**Brano fornito**
A Napoli c'era Lucio Amelio...”
(Achille Bonito Oliva)

 "Era rigido, dolce, giusto, arrabbiato, geniale”
(Anna e Giuliana Amelio)

 
Lucio, completamente fuori dalle logiche e dalle
strategie culturali dominanti, intuisce che bisogna
cominciare a intrecciare un dialogo”
(Michele Buonuomo)

 
La mia galleria è un teatro scintillante di idee, di
passioni, di cazzeggio sublime e di fortissima amicizia”
(Lucio Amelio)

 

Una foto di gruppo
Nascosta nell'incavo della parete di destra, la prima che si fiancheggia facendo ingresso alla mostra, c'è una foto a colori: l'ha scattata Cesare Accetta e ritrae Lucio Amelio. La foto sta lì, in alto, come stanno certe foto che ritraggono i nonni nel soggiorno dei nostri genitori e fissandola non sai se sei tu che la stai guardando o piuttosto è lei che sta guardando te. Nella foto Lucio Amelio è su un balcone dalla ringhiera verde, che ha la base di muratura parecchio sbrecciata: la mano destra è poggiata alla ringhiera mentre quella sinistra non si vede; forse è infilata nella tasca dei pantaloni o della giacca, forse è piegata dietro la schiena o scorre lungo l'esterno della coscia. Il corpo è infatti posizionato di lato rispetto all'obiettivo e dunque – mettendomi frontalmente rispetto all'immagine – dà la sensazione che Amelio dal balcone stia osservando l'infilata di reperti che mi sta sulla destra e che compone la mostra: che la stia proteggendo con lo sguardo, proprio come i nostri nonni proteggono il presente e il futuro familiare standosene nelle cornici salottiere dei nostri genitori?

**Voci riportate**
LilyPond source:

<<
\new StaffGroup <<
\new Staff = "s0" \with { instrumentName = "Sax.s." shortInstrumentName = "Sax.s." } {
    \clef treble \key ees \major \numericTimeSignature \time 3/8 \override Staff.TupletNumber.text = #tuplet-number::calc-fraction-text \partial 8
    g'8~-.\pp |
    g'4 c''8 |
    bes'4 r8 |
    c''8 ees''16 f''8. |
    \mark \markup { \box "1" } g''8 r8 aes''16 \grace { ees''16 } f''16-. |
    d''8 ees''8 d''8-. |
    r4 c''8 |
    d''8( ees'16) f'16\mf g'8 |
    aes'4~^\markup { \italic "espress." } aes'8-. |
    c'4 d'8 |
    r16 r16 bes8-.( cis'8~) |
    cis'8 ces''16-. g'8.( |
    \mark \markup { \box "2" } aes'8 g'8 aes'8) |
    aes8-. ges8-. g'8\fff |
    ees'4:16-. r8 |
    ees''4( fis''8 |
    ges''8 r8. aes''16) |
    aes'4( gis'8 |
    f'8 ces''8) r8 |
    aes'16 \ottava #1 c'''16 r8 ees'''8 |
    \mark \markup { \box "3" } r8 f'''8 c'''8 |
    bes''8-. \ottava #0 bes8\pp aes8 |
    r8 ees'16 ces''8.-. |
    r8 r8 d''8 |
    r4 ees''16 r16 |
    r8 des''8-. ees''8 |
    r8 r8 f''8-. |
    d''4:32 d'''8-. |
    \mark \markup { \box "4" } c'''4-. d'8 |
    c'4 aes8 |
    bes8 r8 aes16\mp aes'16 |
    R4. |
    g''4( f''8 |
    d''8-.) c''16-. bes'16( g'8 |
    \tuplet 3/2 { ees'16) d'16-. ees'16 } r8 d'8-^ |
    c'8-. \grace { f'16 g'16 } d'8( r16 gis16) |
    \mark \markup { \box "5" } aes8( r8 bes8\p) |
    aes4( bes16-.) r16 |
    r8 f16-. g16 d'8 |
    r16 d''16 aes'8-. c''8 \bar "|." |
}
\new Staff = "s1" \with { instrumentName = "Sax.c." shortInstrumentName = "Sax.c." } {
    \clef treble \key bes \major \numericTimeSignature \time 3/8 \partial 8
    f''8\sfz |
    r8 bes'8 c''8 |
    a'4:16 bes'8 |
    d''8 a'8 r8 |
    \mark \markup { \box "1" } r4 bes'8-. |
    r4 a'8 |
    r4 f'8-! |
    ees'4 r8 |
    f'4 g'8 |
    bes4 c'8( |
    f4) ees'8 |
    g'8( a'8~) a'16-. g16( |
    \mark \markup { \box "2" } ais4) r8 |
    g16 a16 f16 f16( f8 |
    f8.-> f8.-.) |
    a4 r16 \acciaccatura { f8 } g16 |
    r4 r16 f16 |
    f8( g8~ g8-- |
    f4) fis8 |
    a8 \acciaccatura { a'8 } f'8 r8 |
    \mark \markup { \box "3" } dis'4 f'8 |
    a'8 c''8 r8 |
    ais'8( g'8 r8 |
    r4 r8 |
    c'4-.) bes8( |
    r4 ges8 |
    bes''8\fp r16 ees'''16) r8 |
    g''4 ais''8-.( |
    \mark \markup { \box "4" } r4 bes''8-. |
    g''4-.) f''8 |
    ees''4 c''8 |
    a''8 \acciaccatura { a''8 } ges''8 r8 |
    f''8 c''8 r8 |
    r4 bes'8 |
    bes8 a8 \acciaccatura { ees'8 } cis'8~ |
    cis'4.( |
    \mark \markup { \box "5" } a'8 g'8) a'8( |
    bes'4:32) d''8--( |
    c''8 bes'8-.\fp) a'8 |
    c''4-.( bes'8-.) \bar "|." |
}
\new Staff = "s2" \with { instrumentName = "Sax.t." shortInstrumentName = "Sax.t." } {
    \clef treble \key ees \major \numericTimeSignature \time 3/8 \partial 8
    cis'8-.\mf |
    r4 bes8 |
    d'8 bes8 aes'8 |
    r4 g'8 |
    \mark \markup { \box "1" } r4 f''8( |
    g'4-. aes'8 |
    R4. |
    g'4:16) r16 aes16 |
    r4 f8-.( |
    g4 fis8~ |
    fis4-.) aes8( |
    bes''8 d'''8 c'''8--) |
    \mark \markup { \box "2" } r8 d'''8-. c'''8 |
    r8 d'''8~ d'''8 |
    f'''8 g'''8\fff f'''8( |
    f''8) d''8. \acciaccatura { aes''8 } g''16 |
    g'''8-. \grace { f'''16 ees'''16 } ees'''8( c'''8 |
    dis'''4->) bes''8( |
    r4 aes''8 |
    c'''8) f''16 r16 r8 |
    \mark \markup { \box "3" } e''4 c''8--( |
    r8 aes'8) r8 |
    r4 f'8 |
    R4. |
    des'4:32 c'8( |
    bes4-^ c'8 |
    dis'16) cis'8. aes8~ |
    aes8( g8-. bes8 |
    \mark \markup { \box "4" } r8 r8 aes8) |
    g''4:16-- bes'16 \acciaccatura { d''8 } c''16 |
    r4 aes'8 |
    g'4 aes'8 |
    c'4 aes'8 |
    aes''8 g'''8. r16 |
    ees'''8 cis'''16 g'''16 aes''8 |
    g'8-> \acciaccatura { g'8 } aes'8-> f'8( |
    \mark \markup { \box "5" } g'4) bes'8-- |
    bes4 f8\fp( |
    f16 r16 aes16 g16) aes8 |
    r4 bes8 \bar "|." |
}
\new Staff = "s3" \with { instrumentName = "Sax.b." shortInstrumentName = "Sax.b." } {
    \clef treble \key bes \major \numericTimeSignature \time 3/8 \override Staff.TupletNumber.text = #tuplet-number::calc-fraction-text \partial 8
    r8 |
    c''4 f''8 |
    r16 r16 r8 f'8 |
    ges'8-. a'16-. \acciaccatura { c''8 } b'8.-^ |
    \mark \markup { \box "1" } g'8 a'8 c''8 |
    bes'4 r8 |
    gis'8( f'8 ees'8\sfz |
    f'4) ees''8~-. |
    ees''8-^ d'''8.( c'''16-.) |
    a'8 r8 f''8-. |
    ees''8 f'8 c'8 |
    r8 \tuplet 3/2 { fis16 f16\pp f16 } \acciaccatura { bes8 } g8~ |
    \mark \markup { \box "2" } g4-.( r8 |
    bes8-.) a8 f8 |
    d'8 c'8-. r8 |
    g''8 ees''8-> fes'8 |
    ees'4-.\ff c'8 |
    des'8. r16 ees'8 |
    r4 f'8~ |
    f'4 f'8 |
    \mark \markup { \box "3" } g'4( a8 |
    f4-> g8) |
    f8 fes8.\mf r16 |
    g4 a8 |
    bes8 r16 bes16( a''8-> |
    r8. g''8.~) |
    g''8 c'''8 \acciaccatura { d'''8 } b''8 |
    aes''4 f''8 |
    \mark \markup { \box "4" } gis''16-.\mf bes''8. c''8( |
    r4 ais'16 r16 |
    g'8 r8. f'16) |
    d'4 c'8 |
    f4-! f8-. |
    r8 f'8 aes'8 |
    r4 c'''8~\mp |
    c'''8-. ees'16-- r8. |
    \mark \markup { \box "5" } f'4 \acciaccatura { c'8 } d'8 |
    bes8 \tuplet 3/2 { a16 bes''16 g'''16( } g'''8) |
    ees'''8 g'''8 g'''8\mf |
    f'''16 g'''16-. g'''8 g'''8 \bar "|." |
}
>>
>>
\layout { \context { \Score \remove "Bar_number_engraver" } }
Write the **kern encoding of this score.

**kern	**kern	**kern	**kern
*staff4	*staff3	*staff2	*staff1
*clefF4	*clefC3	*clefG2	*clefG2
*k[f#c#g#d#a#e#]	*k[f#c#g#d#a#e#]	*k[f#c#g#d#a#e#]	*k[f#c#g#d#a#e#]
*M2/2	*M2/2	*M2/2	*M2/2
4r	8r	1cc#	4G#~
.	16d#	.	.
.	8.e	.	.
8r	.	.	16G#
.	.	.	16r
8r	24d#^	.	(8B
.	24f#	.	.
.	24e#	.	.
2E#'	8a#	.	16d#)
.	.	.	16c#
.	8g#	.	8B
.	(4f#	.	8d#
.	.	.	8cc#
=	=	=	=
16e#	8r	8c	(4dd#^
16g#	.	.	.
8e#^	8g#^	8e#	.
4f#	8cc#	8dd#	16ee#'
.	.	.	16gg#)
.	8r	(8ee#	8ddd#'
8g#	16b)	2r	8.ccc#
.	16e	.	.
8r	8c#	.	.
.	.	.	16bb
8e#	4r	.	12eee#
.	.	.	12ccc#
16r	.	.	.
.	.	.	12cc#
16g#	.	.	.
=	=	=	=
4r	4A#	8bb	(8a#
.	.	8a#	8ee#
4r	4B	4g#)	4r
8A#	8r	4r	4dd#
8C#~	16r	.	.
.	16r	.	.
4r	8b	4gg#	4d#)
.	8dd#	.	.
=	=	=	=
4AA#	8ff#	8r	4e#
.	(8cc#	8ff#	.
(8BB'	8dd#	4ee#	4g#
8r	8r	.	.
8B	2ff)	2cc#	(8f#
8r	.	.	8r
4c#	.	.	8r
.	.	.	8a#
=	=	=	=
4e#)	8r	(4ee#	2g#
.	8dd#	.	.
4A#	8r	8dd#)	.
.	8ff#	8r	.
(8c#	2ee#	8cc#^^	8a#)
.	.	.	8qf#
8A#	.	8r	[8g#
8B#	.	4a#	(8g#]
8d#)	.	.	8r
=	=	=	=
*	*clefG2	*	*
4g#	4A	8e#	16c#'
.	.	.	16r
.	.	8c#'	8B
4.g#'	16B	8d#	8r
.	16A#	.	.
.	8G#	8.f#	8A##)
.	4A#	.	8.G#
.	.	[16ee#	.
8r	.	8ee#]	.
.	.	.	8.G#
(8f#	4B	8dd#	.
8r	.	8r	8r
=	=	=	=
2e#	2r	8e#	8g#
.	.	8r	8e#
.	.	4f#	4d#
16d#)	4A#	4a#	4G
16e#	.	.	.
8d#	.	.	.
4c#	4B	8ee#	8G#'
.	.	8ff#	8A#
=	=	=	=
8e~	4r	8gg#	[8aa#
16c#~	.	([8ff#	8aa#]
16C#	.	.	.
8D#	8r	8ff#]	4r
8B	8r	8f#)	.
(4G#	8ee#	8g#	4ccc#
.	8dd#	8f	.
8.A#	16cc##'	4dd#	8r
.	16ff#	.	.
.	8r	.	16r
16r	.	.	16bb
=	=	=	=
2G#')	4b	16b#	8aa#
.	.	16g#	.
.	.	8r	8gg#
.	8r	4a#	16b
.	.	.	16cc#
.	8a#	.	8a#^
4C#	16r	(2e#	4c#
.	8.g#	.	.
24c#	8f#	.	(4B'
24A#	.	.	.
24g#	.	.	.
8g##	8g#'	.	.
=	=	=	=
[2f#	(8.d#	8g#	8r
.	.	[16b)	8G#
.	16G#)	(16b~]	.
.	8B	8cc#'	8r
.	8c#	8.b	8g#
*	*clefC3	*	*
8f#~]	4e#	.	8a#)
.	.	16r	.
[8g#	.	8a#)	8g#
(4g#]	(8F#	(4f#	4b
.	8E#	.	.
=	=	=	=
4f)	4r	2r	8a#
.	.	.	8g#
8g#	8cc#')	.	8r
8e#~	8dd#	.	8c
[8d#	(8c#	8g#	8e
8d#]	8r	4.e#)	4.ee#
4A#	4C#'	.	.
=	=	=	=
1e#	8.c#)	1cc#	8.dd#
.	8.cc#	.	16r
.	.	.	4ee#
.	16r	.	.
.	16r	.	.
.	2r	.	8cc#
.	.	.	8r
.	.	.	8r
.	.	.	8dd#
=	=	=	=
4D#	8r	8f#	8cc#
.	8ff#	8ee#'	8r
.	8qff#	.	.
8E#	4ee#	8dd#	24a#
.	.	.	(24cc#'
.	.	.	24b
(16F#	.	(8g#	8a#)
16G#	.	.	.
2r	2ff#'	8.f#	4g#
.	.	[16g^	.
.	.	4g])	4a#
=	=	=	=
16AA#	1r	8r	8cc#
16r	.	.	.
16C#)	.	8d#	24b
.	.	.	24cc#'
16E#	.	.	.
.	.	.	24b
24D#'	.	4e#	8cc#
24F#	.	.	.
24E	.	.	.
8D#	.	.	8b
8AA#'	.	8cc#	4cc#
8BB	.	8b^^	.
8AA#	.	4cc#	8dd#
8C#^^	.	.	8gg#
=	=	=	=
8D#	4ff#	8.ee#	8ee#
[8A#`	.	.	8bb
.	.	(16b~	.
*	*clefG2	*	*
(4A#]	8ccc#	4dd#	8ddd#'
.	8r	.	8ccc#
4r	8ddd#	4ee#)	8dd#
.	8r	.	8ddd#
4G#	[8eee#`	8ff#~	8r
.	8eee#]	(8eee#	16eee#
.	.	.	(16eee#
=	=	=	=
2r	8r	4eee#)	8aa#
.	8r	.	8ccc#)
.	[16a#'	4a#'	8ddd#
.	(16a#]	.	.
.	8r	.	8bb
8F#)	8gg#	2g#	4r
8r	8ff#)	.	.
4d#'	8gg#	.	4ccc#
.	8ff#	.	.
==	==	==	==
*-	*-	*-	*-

**Il problema**
Trascrivi il tratto del brano su Lucio Amelio che va da "A Napoli c'era" fino a "(Michele Buonuomo)", identico all'originale.

**Risposta all'esercizio**
A Napoli c'era Lucio Amelio...”
(Achille Bonito Oliva)

 "Era rigido, dolce, giusto, arrabbiato, geniale”
(Anna e Giuliana Amelio)

 
Lucio, completamente fuori dalle logiche e dalle
strategie culturali dominanti, intuisce che bisogna
cominciare a intrecciare un dialogo”
(Michele Buonuomo)